Dieses Medikament ist für diejenigen, die die anderen Rezepte verwendet haben und dann rein geworden sind. Es wird darauf hingewiesen, dass die Reinheit nicht nur durch das Hören der Wahrheit oder durch den Glauben an die Wahrheit erreicht wurde, sondern durch das Befolgen der Wahrheit. Und nicht nur durch formellen Gehorsam in äußerlichen Zeremonien und Bräuchen und durch polierte Manieren, sondern durch Gehorsam gegenüber dem Geist der Wahrheit – ihrer wahren Bedeutung. All dies brachte sie an den Punkt, an dem die Liebe der „Brüder“ Christi aufrichtig und echt war. Zuerst behandelten sie alle mit Höflichkeit oder zumindest ohne Unhöflichkeit; aber viele von ihnen mochten sie nicht, geschweige denn liebten sie: Sie waren arm, unansehnlich, unwissend oder sonderbar. Aber im Geiste der Wahrheit erkannten sie, dass alle, die auf das kostbare Blut vertrauen und dem lieben Erlöser geweiht sind und versuchen, Seinen Anweisungen zu folgen, „Brüder“ sind, unabhängig von Rasse, Hautfarbe, Bildung, Armut oder Herkunft.
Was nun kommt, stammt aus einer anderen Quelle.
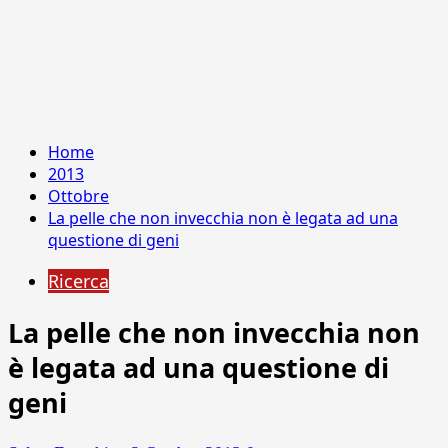
Home
2013
Ottobre
La pelle che non invecchia non è legata ad una
questione di geni
Ricerca
La pelle che non invecchia non
è legata ad una questione di
geni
Sie haben einen Punkt erreicht, an dem Ihr Herz so frei von Neid, Stolz und Selbstsucht und so erfüllt vom Geist des Meisters ist, dass Sie ehrlich sagen können: Ich liebe alle „Brüder“ mit einer aufrichtigen und ungeheuchelten Liebe.
Nachdem wir jetzt so weit auf dem guten Weg gekommen sind, sagt uns der Herr durch den Apostel, was als Nächstes kommt – damit wir unsere Herzen rein bewahren können: „So liebt einander mit Inbrunst [leidenschaftlich] aus reinem Herzen“. Ach ja, das reine Herz darf nicht vergessen werden, sonst könnte es nur ein Schritt von der reinen Liebe in die Falle des Widersachers, der fleischlichen Liebe, sein. Aber die reine Liebe soll nicht kalt und gleichgültig sein: Sie soll so warm und stark sein, dass wir bereit sind, „unser Leben für die Brüder hinzugeben“ – 1. Joh. 3:16.
Wenn eine solche Liebe wie Weihrauch auf dem Altar unserer Herzen zu Gott aufsteigt, wird dort kein Platz für selbstsüchtige, neidische Gedanken, Worte oder Taten sein. Oh, wie gesegnet wären alle Versammlungen der „Brüder“, wenn ein solcher Geist sie alle durchdringen würde! Können wir daran zweifeln, dass, wenn er in der Hälfte oder einem Drittel oder sogar einem Viertel vorherrschen würde, er schnell einen positiven Einfluss auf alle ausüben würde – für Gerechtigkeit, Treue, Liebe und Frieden und gegen Neid, Streit, Bosheit, Verleumdung und üble Nachrede?
Mögen alle „Brüder“ diese Medizin, die uns für den Dienst des Meisters hier und in der Ewigkeit heiligt und vorbereitet, immer mehr einnehmen.